═══ Collected data

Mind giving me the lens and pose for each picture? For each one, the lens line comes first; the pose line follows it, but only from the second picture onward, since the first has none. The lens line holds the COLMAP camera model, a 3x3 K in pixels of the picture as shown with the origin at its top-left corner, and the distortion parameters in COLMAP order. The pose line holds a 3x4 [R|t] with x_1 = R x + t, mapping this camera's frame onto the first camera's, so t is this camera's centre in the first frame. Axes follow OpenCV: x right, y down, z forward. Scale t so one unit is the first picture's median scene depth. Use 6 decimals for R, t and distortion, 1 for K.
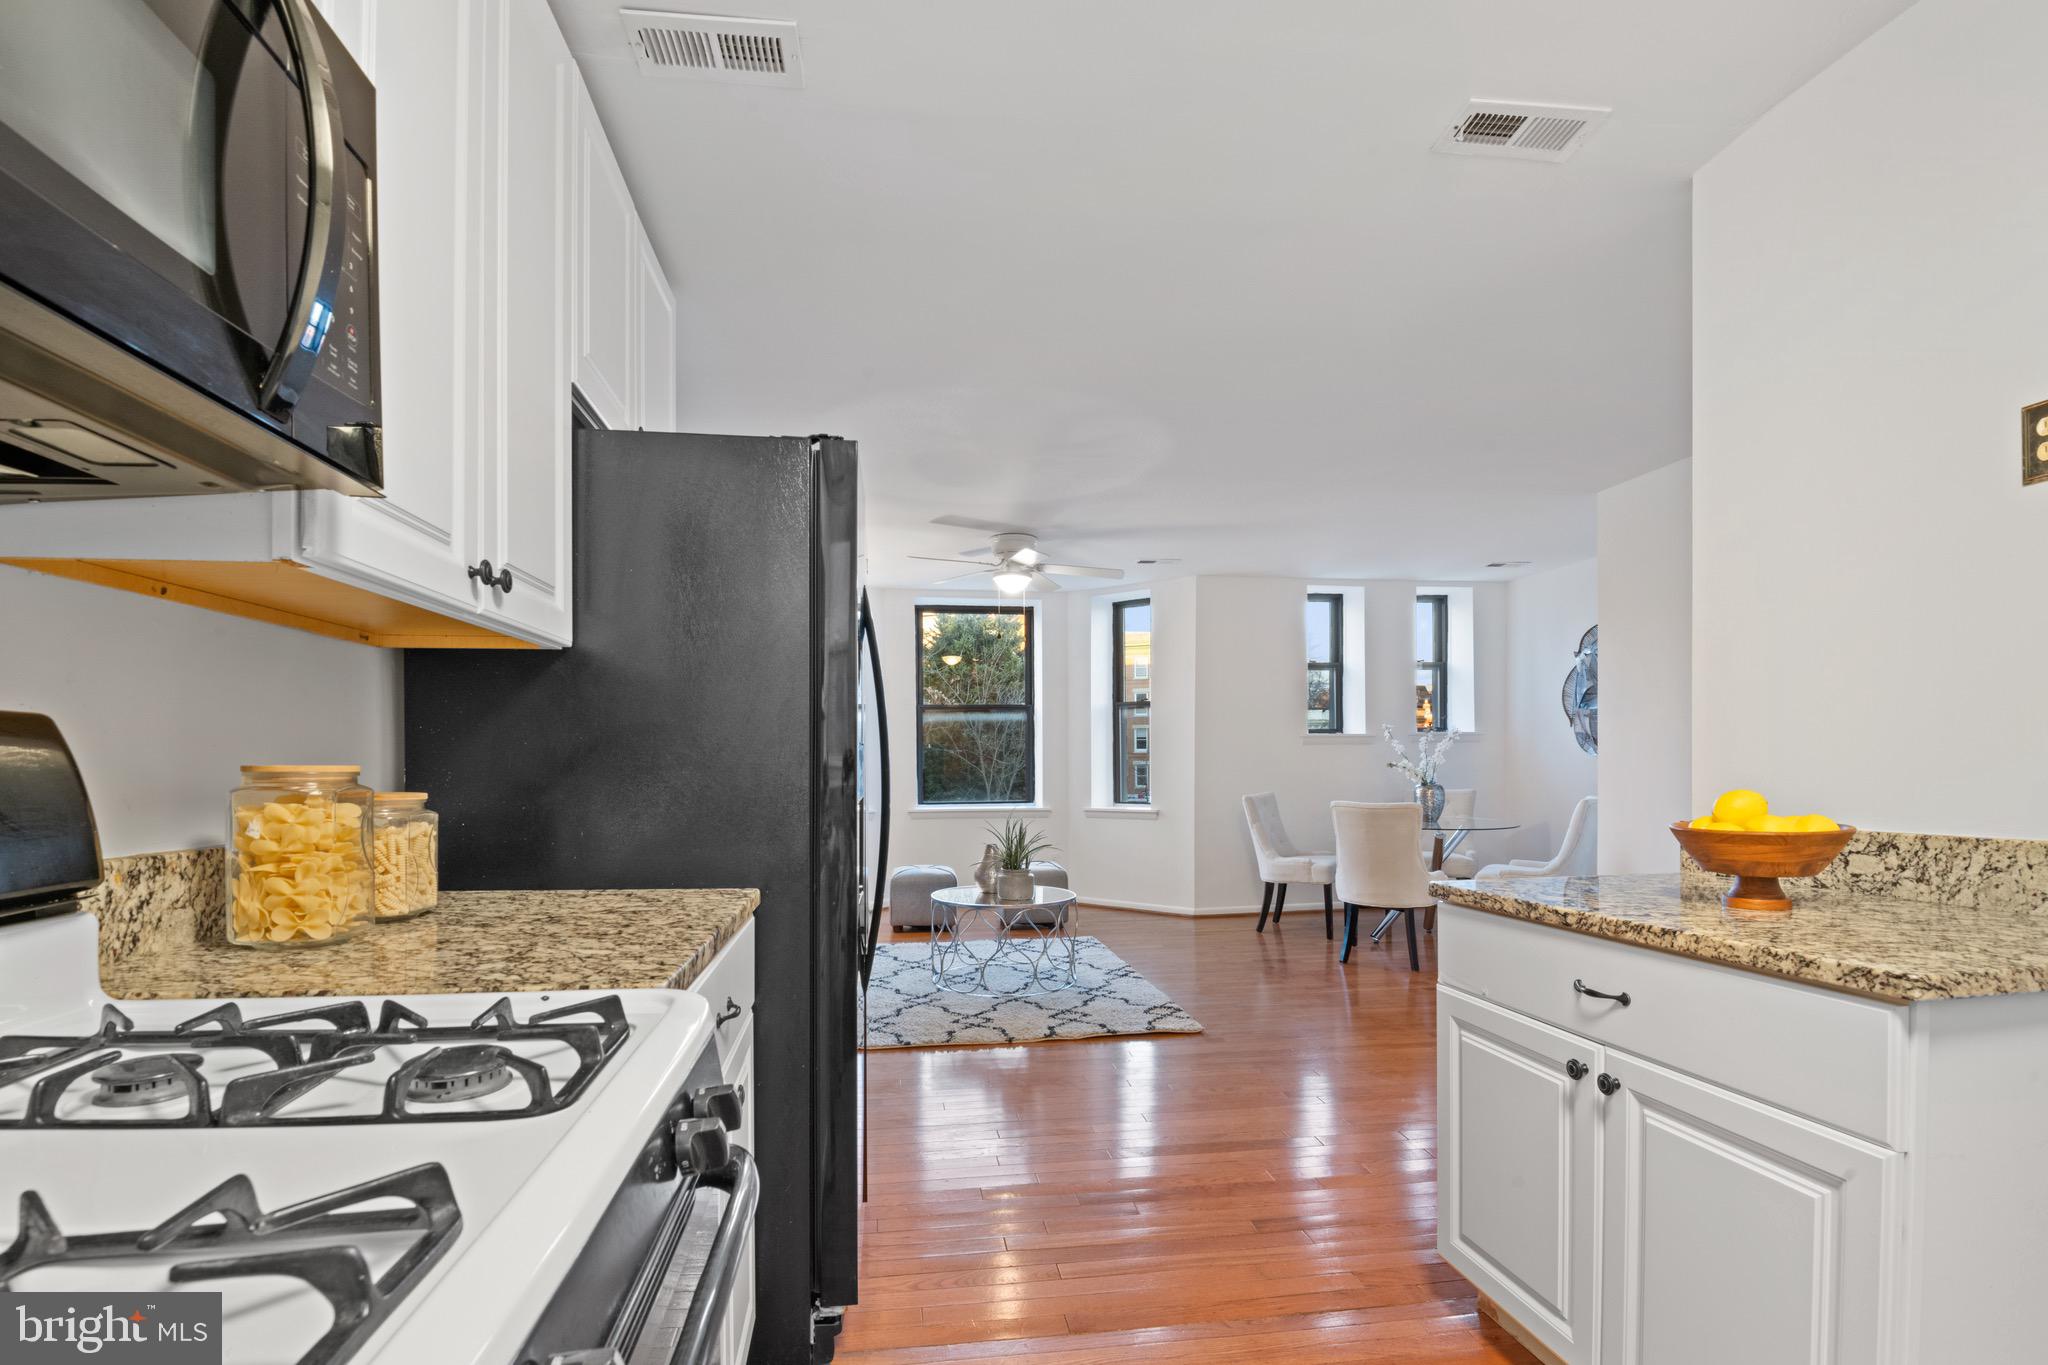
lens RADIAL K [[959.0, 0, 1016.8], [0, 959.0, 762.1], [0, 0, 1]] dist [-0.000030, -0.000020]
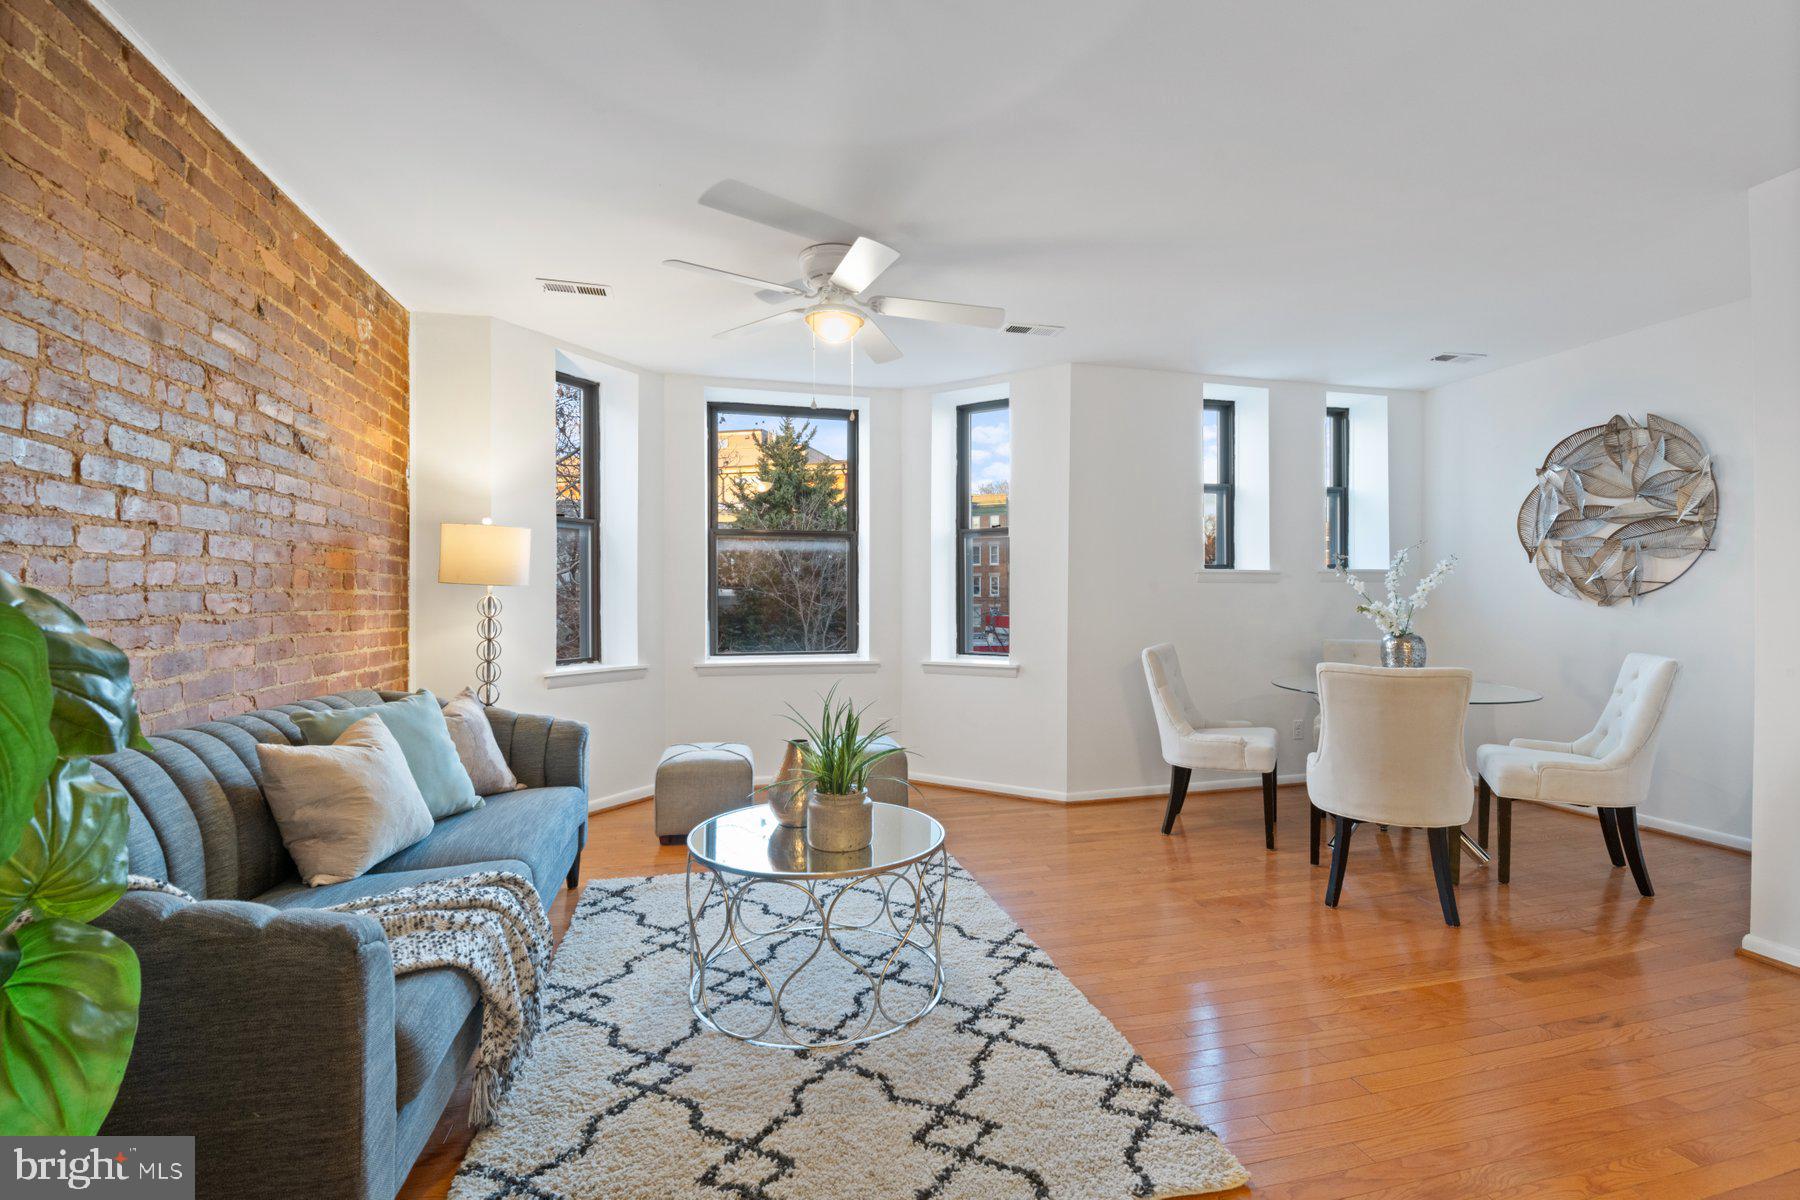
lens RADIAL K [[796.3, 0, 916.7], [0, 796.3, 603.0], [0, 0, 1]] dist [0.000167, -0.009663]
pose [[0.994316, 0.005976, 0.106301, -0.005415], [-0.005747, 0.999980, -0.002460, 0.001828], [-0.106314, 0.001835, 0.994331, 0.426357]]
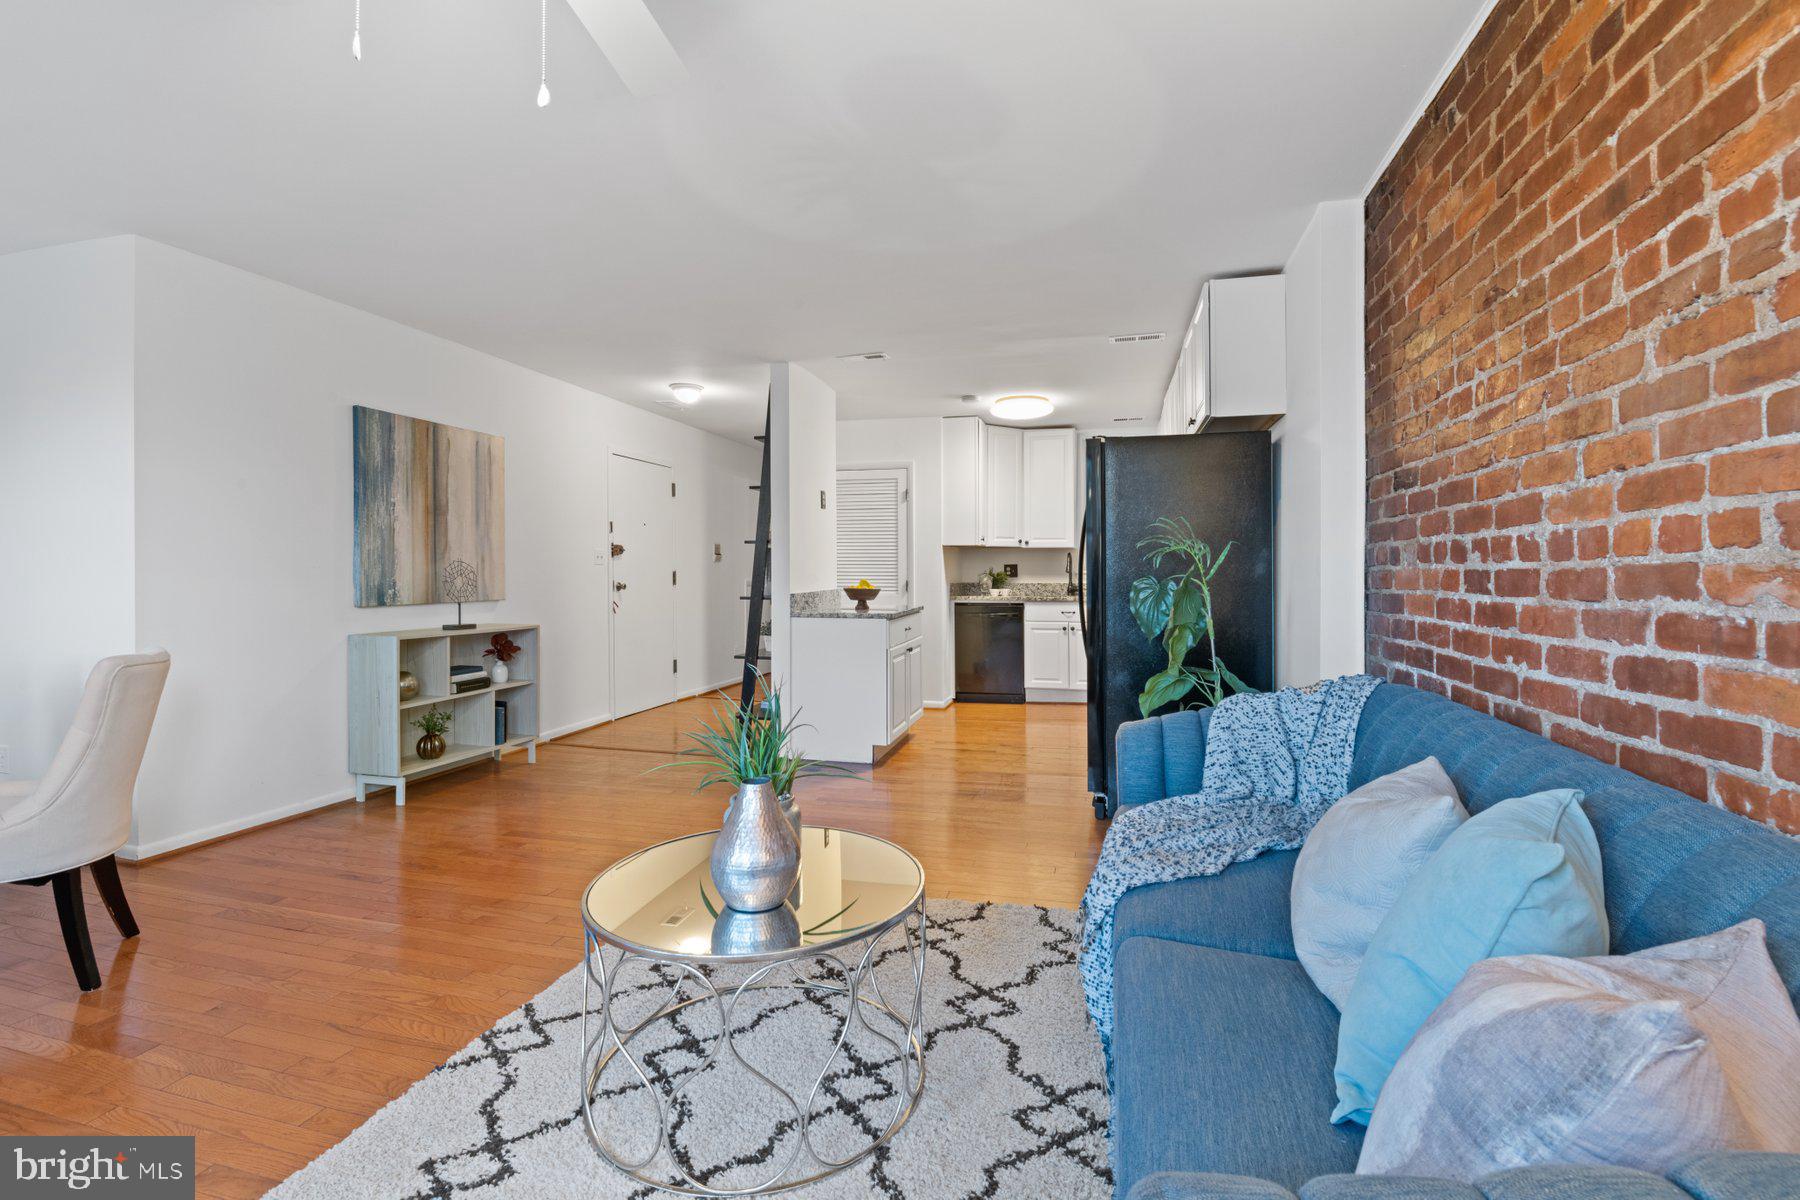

══════

▶ [Work request]:
Every line of the data above is to be repeated exactly; the images are to be left out.

▶ [Answer for this exercise]:
Mind giving me the lens and pose for each picture? For each one, the lens line comes first; the pose line follows it, but only from the second picture onward, since the first has none. The lens line holds the COLMAP camera model, a 3x3 K in pixels of the picture as shown with the origin at its top-left corner, and the distortion parameters in COLMAP order. The pose line holds a 3x4 [R|t] with x_1 = R x + t, mapping this camera's frame onto the first camera's, so t is this camera's centre in the first frame. Axes follow OpenCV: x right, y down, z forward. Scale t so one unit is the first picture's median scene depth. Use 6 decimals for R, t and distortion, 1 for K.
lens RADIAL K [[959.0, 0, 1016.8], [0, 959.0, 762.1], [0, 0, 1]] dist [-0.000030, -0.000020]
lens RADIAL K [[796.3, 0, 916.7], [0, 796.3, 603.0], [0, 0, 1]] dist [0.000167, -0.009663]
pose [[0.994316, 0.005976, 0.106301, -0.005415], [-0.005747, 0.999980, -0.002460, 0.001828], [-0.106314, 0.001835, 0.994331, 0.426357]]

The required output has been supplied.